50 years of The Australian, but what next?

The Australian online.

Fifty years ago today Rupert Murdoch launched The Australian newspaper.

(Transcript from SBS World News Radio)

Fifty years ago today Rupert Murdoch launched The Australian newspaper.

But with the proliferation of online news sites, newspapers are facing tough times.

Will we still be able to buy The Australian in paper form 50 years from now?

Christine Heard reports.

(Click on the audio tab above to hear the full report)

On July the 15th, 1964, the first edition of The Australian hit the newsstands.

Its front page included a column, written by its proprietor Rupert Murdoch, which read "This paper is tied to no party, to no state, and has no chains of any kind. Its guide is faith in Australia and the country's future."

Today's Editor In Chief, Chris Mitchell, says The Australian has remained true to that mission statement.

"I think The Australian has always had an agenda and I don't think it's sort of ever hidden that. And I think it's always had a clear idea that it sought a more prosperous Australia, a more powerful Australia, an Australia more engaged in the region. It judged events by its own standards."

Critics of The Australian say it's too conservative, too pro-establishment and clearly biased against Labor governments and issues like climate change.

They also say it's just a mouthpiece for Rupert Murdoch's world view - a point Chris Mitchell disputes.

"There'll be times when Rupert is very interested in what's going on in Australia and then at other times he'll be very engaged with what's going on in Britain or elsewhere so you can go months without a phone call and then sometimes get called three or four phone times in a week. Q: But you you don't wake up in the morning and think "what would Rupert think about this?" No I don't, and I don't follow his Twitter feed either. We campaign pretty hard as far as the stories we decide to follow. I mean we don't really see that as anything more than us pursuing an agenda in the same way that most media organisations do. Whether it's a question of bias or not I'd say that's very much in the eye of the beholder."

Some beholders see a lot of bias, but they also acknowledge The Australian's strengths like its large newsroom and its commitment to in depth coverage of national politics and national affairs.

David McKnight, who wrote a book critical on the power Rupert Murdoch wields, says The Australian can often be a serious and comprehensive broadsheet.

"I would rather have The Australian than not have it if only for the fact that there are a lot of good journalists who work for those newspapers. They used to have big newsrooms. They were able to devote big resources to important stories. So the important thing is that as we move into a digital future that we somehow find a way of retaining the good things that newspapers had."

That digital future, where countless websites offer news at a single click and at no charge, is threatening the existence of newspapers.

Even Rupert Murdoch has said he thinks they could be extinct within 20 years.

Chris Mitchell says not quite extinct, but definitely endangered.
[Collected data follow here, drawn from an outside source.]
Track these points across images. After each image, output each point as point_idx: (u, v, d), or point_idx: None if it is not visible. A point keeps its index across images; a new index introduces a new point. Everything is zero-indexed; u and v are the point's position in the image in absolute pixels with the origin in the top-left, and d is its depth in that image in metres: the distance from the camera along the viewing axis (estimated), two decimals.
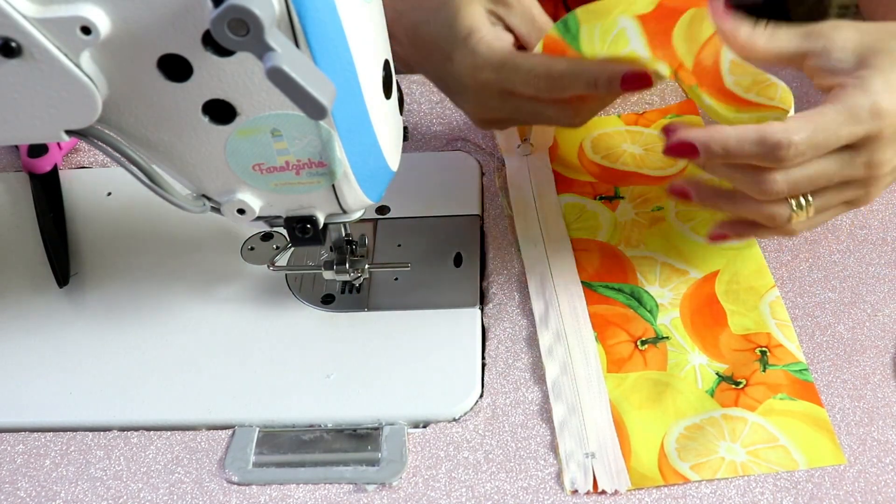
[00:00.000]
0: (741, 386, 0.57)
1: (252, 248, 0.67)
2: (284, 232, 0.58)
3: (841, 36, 0.55)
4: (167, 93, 0.48)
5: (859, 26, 0.55)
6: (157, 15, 0.44)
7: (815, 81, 0.56)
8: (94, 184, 0.74)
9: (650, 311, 0.62)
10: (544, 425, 0.57)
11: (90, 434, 0.58)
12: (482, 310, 0.63)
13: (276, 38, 0.41)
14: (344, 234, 0.62)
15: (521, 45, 0.63)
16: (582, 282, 0.64)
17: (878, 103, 0.52)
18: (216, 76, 0.47)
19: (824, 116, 0.52)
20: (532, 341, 0.61)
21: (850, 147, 0.53)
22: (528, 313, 0.62)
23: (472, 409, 0.58)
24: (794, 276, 0.64)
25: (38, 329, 0.63)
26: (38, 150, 0.74)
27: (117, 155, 0.50)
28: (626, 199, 0.69)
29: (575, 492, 0.52)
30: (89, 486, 0.55)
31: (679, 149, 0.54)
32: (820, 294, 0.63)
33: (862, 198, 0.56)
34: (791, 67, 0.56)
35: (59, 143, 0.75)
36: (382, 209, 0.70)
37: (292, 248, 0.67)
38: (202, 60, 0.46)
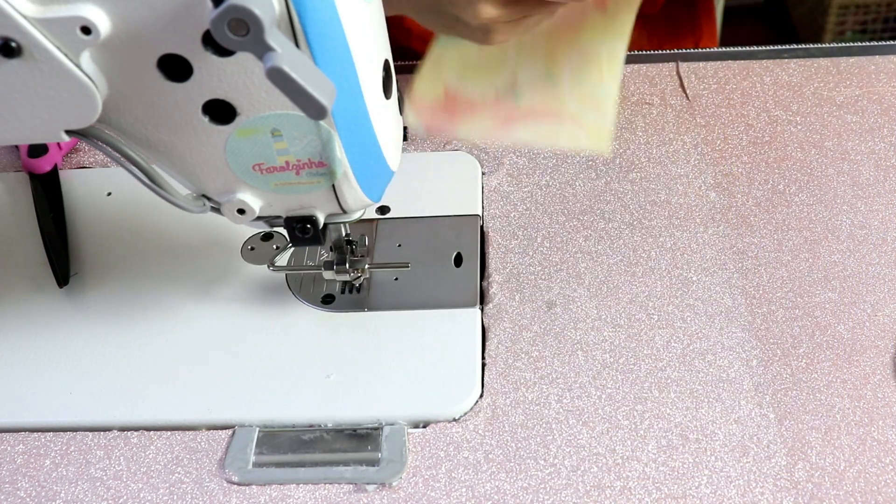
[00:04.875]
0: None
1: (252, 248, 0.67)
2: (284, 232, 0.58)
3: None
4: (167, 93, 0.48)
5: None
6: (157, 15, 0.44)
7: None
8: (94, 184, 0.74)
9: None
10: (544, 425, 0.57)
11: (90, 434, 0.58)
12: (482, 310, 0.63)
13: (276, 38, 0.41)
14: (344, 234, 0.62)
15: None
16: None
17: None
18: (216, 76, 0.47)
19: None
20: (532, 341, 0.61)
21: None
22: (528, 313, 0.62)
23: (472, 409, 0.58)
24: (793, 275, 0.64)
25: (38, 329, 0.63)
26: (38, 150, 0.74)
27: (117, 155, 0.50)
28: None
29: None
30: (89, 486, 0.55)
31: None
32: (820, 294, 0.63)
33: None
34: None
35: (59, 143, 0.75)
36: (382, 209, 0.70)
37: (292, 248, 0.67)
38: (202, 60, 0.46)
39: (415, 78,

"Look I think that we'll probably last longer than most, I would think, because I've got a wealthier and slightly older readership and I would think they are quite comfortable with the print product and will be so for a while. I've heard people pronounce that 2023 will be the last newspaper in Australia. I would think we'd probably have some print products, particularly on weekends, for probably 20 - 25 years."

But in 50 years?

By then, David McKnight predicts, print journalism will be an oddity.

"Most people will be getting their news online, maybe even through forms that we haven't even invented yet. In some form of print may be sustained but it will be a high-end, upmarket product, a bit like an artefact, a beautiful artefact, a magazine."

Others, like Bridget Griffen-Foley, from the Centre for Media History at Macquarie University, say The Australian will use its journalists - like Paul Kelly - on other mediums to help continue its brand.

"News Limited - or News Corp Australia as it now is - does have a relationship with Foxtel and we've seen in the last few years the development of programs on Sky News Australia such as Australian Agenda that have a strong connection, principly through Paul Kelly, to The Australian. So I think there is the potential in the years to come for The Australian as it faces all the challenges of the digital environment to look to brand its content and to brand its key writers, stories, issues in other media outlets in the electronic media."

But predominantly, newspapers are populating the online space.

And the challenge for online news outlets is to make a profit, when online advertising is so cheap.

The Australian currently has 70,000 customers paying to access its content via a pay wall.

To become sustainable, it needs far more, and might have to increase subscription rates.

Professor Griffen-Foley says letting customers choose their content might offset anger at higher rates.

"There could well be the potential to unbundle newspaper content so that individual areas of interest - sport, business, Arts etc. That access to those individual items could be sold so that people don't have to pay a flat subscription fee to get everything when they may not actually want everything."

Already 83 years old, Rupert Murdoch clearly won't be at the helm of The Australian for decades to come.

Commentators say his likely successor, son Lachlan, loves newspapers almost as much as his father.

But though ink may run through both their veins, in fifty years, people will likely be checking a screen, not a newspaper, for their daily news.